The palettes I’ve shown were done by a high-school student working in my Rochester studio. In practice, I don’t usually mix the entire array, but as a learning experience, it’s very useful. When I’m painting a person I’ve never painted before, I usually start with an extensive selection of these tones. Only after I’ve worked for a while can I see what sections of the palette I will use, and whether I need more or less white added into the mix.
You could, of course, skip that step and just hold a print of Matthew’s palette up to see if your model tends to have blue or violet or warm undertones. There are, in fact, entire books of color recipes for skin tones, which you’re supposed to use exactly that way.  I recommend against that, because as soon as you do that, you’re making assumptions instead of looking.
The workhorse dark-neutral, ultramarine blue and burnt sienna.

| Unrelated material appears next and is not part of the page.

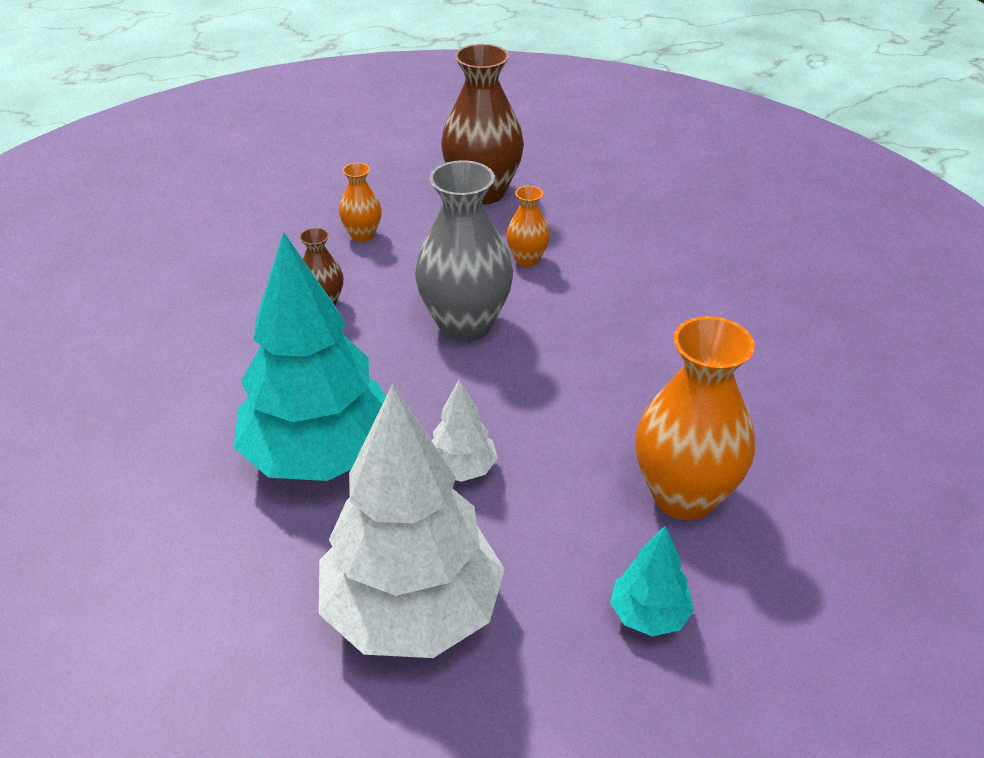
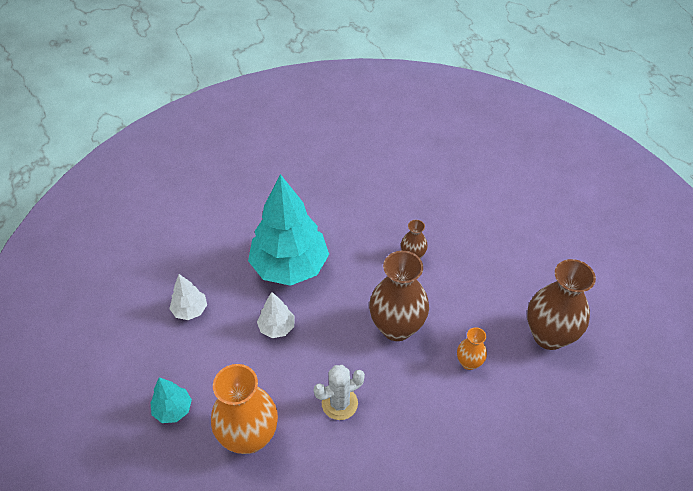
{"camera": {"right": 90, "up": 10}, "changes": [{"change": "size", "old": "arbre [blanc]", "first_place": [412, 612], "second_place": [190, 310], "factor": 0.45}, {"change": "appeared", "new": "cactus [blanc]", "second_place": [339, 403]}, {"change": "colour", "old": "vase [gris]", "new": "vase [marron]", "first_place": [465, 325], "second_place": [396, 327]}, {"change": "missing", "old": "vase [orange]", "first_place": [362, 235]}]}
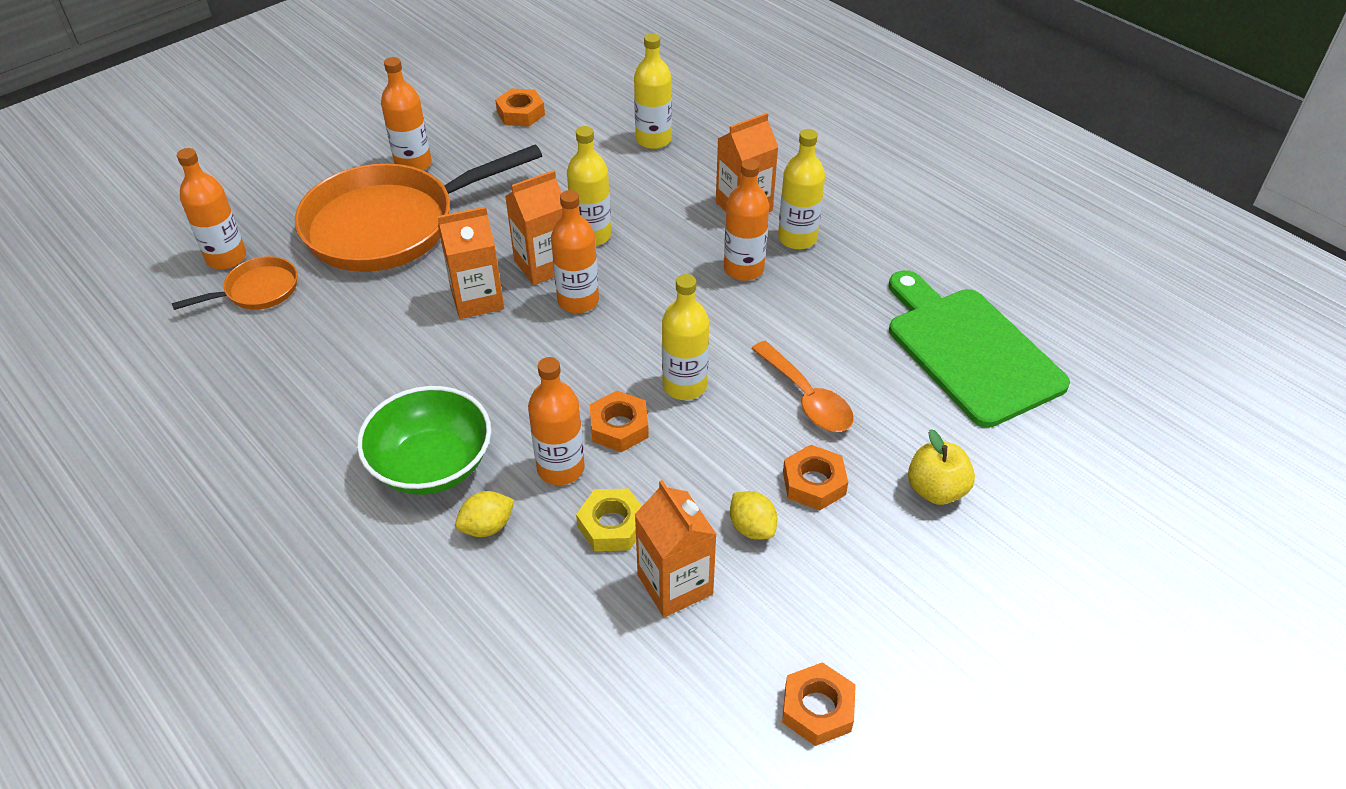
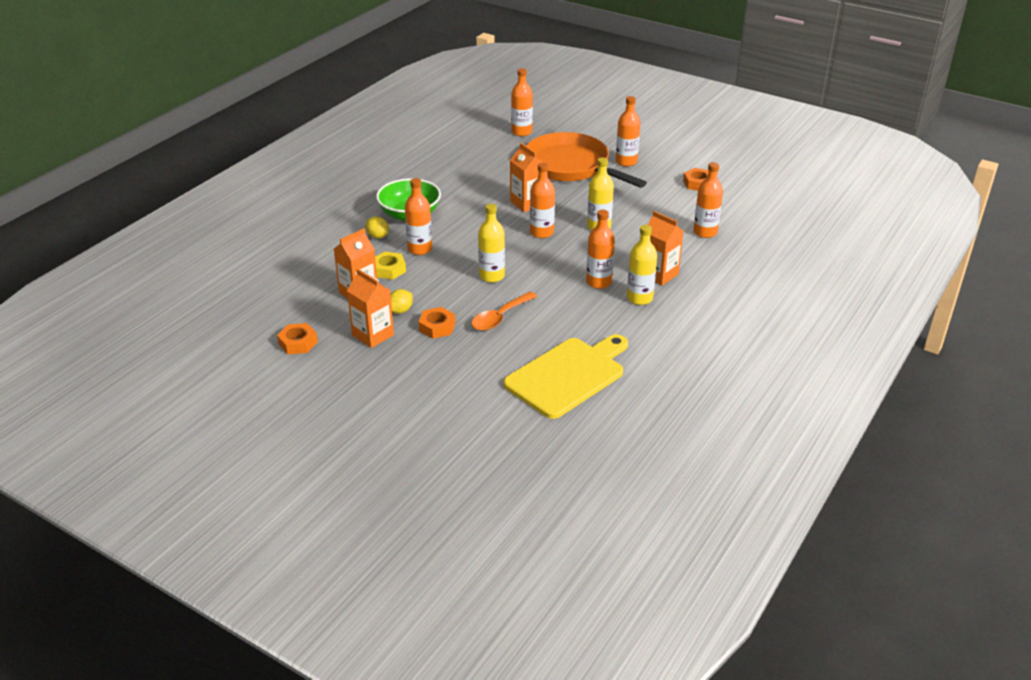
{"camera": {"right": 75, "up": -10}, "changes": [{"change": "relocated", "old": "brique de lait [orange]", "first_place": [543, 265], "second_place": [373, 335]}, {"change": "colour", "old": "planche à découper [vert]", "new": "planche à découper [jaune]", "first_place": [969, 351], "second_place": [568, 375]}, {"change": "colour", "old": "bouteille [jaune]", "new": "bouteille [orange]", "first_place": [653, 140], "second_place": [705, 232]}, {"change": "missing", "old": "poêle [orange]", "first_place": [257, 291]}, {"change": "missing", "old": "écrou [orange]", "first_place": [619, 427]}, {"change": "missing", "old": "pomme [jaune]", "first_place": [936, 490]}]}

I always start my figure drawings on canvas with a mix of ultramarine blue and burnt sienna. If the shadows are cool, I push the mix to the blue side. If they’re warm, I push it to the brown side. If I balance them perfectly, they’re as close as is necessary to a chromatic black.
Self-Portrait with Beret and Turned-Up Collar, Rembrandt van Rijn, 1659, National Gallery of Art
Getting the shadow color right allows you to leave your darks thin and loosely worked, a technique that Rembrandt used with great effect. This is usually a technique associated with indirect painting, but it works well in all figure painting.

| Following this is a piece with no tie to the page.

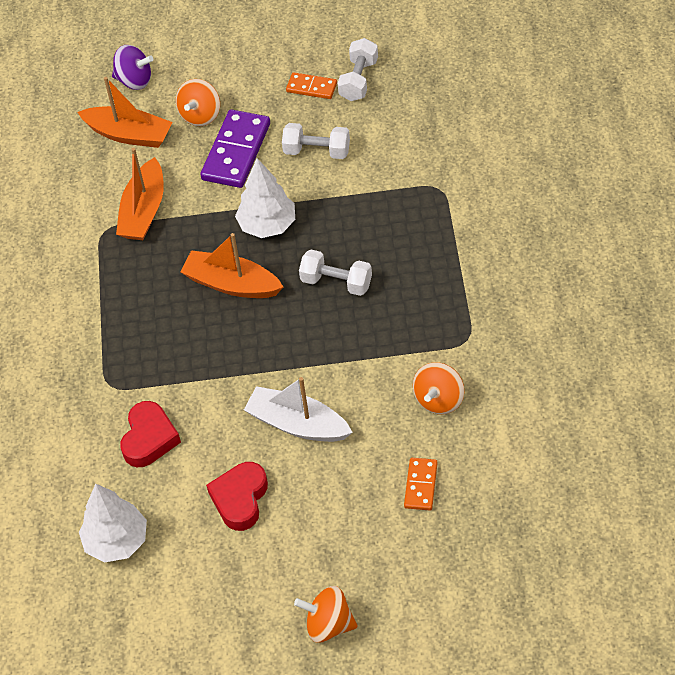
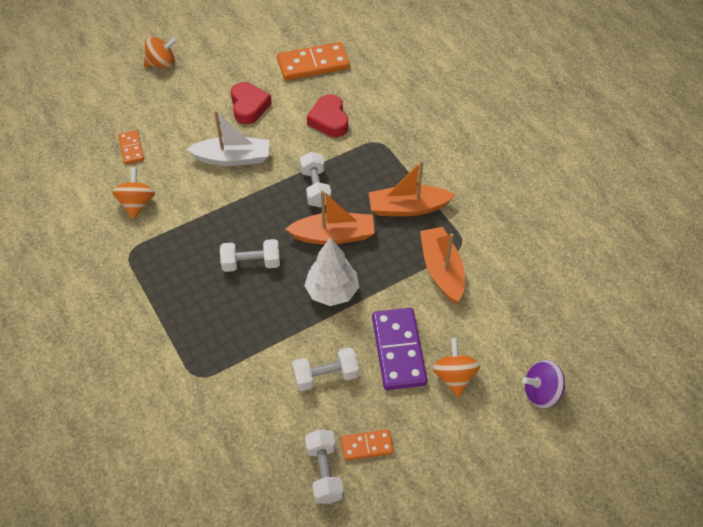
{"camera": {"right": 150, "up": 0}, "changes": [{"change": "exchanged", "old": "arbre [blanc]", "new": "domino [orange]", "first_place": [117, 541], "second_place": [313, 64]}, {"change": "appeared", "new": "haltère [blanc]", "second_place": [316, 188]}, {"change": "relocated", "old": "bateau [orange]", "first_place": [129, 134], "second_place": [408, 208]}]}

To make a mix for blocking in the midtones, I generally start with a mixture of cadmium orange, black and white. But these are colors I use only for drawing. When it comes to applying measurable paint, I use the matrix above.

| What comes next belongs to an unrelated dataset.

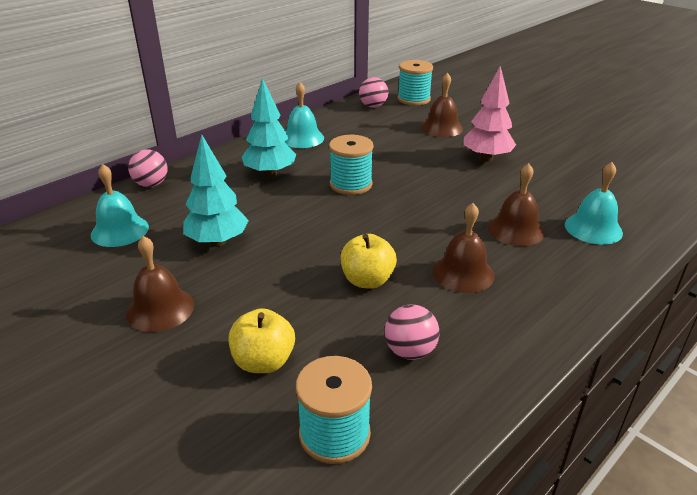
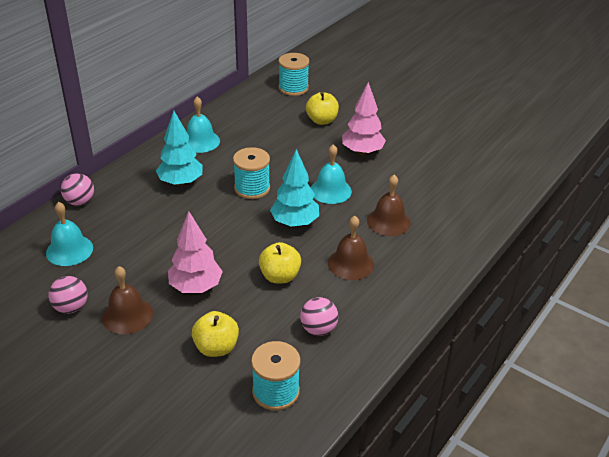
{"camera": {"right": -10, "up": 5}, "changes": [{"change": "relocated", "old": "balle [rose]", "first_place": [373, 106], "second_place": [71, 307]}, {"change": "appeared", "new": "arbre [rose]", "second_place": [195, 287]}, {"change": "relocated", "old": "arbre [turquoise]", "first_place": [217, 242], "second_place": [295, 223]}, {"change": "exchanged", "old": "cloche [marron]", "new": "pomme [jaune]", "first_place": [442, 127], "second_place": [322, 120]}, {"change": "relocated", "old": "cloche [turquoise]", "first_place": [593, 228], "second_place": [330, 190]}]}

A figure painting still at the drawing stage. As you can see, I’m not interested in the subtlety of color here, but rather in getting the shapes right.
Two things will wreck the color in figure painting. The first is working under spotlights. Wherever possible, figure should always be worked under natural light. Spotlights change and narrow the color range of human skin. The second is working from photographs. Even the best cameras narrow the chromatic range of human skin.
I used the exact same palette for this portrait as I did for the figure painting at the top, with less tinting.
Race has far less to do with differences between people than is generally believed. In 1972, geneticist Richard Lewontin showed that most of the variation (80–85%) within human populations can be found within local geographic groups. Differences we casually attribute to race are a very minor part of human genetic variability. A study by Noah Rosenberg, et al showed that differences among individuals account for 93-95% of all genetic variation. Race accounts for just 3-5% of all human difference. As Ken Malik wrote, “Imagine that some nuclear nightmare wiped out the entire human race  apart from one small population – say, the Masai tribe in East Africa.  Almost all the genetic variation that exists in the world today would still be present in that one small group.”
And I usedthe same palette for this painting, whose model is Central American.
But, surely, skin tone is one area where racial differences are pronounced, you might say. After painting figure for many years, I disagree. There’s really no such thing as “white” skin color, “black” skin color, or “Asian” skin color. They are mixed with the same array of paints; we just control how much white paint we add to the mix.